EXTRACT PROVIDED →

RoeDylanda...where are you????


----------



## GoatCrazyLady (Aug 27, 2012)

I came close to getting a fourth one but have decided to wait until spring. I'm wanting a nubian doe real bad but am not ready to take the plunge. Need more time to think as this will be my first winter also & have it pretty good right now.


----------



## ksalvagno (Aug 27, 2012)

marlowmanor said:
			
		

> I would have more goats if my DH would allow it. If all goes well though we should have more goats next spring because we are sending our doe out this weekend to spend a month with a buck. Hopefully all goes well and we have babies by March/April!


If you are sending the female now, then you will have kids in the January/February timeframe. Just wanted to warn you in case you don't want winter kiddings.


----------



## Catahoula (Aug 27, 2012)

GoatCrazyLady said:
			
		

> I came close to getting a fourth one but have decided to wait until spring. I'm wanting a nubian doe real bad but am not ready to take the plunge. Need more time to think as this will be my first winter also & have it pretty good right now.


I need your will power!


----------



## marlowmanor (Aug 27, 2012)

[Stored records]
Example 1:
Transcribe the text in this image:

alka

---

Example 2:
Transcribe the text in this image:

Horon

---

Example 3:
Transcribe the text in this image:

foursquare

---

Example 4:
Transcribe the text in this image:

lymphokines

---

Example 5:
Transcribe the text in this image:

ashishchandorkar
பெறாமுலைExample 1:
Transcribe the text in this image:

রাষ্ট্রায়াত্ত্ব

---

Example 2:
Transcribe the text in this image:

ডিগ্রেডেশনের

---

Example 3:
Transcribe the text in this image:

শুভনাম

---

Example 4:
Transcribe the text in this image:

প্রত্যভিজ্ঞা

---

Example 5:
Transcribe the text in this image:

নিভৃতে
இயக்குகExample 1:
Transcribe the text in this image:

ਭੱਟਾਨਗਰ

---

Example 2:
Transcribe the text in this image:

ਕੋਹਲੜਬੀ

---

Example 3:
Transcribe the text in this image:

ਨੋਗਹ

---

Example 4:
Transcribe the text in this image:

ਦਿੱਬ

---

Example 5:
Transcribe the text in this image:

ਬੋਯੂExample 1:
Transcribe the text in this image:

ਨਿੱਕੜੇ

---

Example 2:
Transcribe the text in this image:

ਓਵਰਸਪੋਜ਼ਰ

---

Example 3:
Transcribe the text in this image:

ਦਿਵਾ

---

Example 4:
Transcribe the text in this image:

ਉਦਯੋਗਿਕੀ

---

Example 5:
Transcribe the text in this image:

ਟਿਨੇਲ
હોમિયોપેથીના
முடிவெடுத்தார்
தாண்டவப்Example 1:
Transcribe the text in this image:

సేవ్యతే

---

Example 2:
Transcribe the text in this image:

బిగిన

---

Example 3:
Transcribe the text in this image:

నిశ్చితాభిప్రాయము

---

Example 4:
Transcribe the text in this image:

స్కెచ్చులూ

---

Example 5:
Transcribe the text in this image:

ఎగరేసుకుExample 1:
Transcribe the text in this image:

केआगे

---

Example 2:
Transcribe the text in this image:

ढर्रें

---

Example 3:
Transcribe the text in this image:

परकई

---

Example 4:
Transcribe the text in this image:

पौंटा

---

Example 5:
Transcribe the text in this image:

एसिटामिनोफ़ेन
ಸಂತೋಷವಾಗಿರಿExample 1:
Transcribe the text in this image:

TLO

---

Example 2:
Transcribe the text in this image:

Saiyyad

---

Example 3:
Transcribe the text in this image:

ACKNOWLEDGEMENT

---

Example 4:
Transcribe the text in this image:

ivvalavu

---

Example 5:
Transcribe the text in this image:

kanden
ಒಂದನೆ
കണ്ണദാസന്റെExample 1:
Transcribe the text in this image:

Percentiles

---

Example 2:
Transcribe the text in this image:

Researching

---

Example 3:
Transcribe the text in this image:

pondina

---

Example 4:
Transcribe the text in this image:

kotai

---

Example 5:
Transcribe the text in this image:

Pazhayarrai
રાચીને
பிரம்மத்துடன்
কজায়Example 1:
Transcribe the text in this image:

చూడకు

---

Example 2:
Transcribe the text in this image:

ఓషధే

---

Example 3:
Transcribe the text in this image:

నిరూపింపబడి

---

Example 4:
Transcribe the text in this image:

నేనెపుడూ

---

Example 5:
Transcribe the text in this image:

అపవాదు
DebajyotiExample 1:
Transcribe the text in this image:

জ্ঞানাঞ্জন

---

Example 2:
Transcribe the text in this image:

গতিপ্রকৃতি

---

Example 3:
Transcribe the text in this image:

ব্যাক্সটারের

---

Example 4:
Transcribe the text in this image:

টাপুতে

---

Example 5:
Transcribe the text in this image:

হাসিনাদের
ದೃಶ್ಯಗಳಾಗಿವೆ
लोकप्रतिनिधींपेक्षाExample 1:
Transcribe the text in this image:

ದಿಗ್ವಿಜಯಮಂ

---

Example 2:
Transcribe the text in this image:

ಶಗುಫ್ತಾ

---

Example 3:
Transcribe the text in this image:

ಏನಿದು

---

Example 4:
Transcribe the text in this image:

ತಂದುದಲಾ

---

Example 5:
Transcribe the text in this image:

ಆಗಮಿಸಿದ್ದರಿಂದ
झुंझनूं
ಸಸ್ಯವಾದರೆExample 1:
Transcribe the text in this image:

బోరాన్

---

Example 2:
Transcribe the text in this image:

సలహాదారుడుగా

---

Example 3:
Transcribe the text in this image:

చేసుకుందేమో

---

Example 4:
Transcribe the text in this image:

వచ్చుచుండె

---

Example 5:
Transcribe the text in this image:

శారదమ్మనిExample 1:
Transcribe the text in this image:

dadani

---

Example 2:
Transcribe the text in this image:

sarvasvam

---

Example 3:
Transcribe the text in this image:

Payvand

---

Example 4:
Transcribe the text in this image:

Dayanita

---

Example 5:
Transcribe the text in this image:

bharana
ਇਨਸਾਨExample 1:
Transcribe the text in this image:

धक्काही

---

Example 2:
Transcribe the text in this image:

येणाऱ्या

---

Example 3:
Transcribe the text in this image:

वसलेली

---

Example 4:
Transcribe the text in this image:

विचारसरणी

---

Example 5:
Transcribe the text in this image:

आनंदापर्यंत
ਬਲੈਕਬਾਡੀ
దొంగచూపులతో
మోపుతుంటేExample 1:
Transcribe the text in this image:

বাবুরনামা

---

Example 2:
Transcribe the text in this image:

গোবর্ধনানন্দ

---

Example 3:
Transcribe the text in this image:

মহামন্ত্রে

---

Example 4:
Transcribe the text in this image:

INSTRUCTIONS TO FOLLOW →
Retype the passage of the goat forum thread above from "## Catahoula (Aug" to "your will power!".

FULL ANSWER →
## Catahoula (Aug 27, 2012)

GoatCrazyLady said:
			
		

> I came close to getting a fourth one but have decided to wait until spring. I'm wanting a nubian doe real bad but am not ready to take the plunge. Need more time to think as this will be my first winter also & have it pretty good right now.


I need your will power!